TASK DETAILS
Copy each record below faithfully, leaving out images.

Dataset excerpts
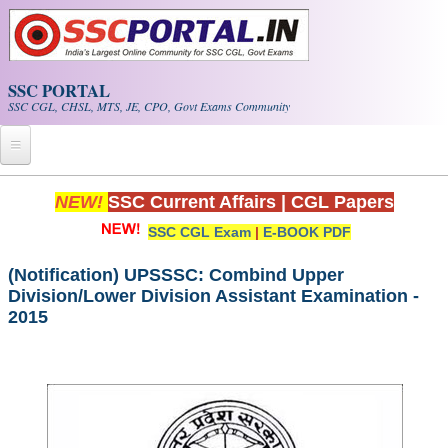
Skip to main content
SSC PORTAL
SSC CGL, CHSL, MTS, JE, CPO, Govt Exams Community
Home
NEW!
SSC Current Affairs
|
CGL Papers
SSC CGL Exam
|
E-BOOK PDF
Whats New!
Exam Calendar
(Notification) UPSSSC: Combind Upper
Division/Lower Division Assistant Examination -
2015
PDF NOTES
SSC CGL Tier-1 PDF NOTES
SSC CHSL PDF Notes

SOLUTION FOR THIS EXERCISE
Skip to main content
SSC PORTAL
SSC CGL, CHSL, MTS, JE, CPO, Govt Exams Community
Home
NEW!
SSC Current Affairs
|
CGL Papers
SSC CGL Exam
|
E-BOOK PDF
Whats New!
Exam Calendar
(Notification) UPSSSC: Combind Upper
Division/Lower Division Assistant Examination -
2015
PDF NOTES
SSC CGL Tier-1 PDF NOTES
SSC CHSL PDF Notes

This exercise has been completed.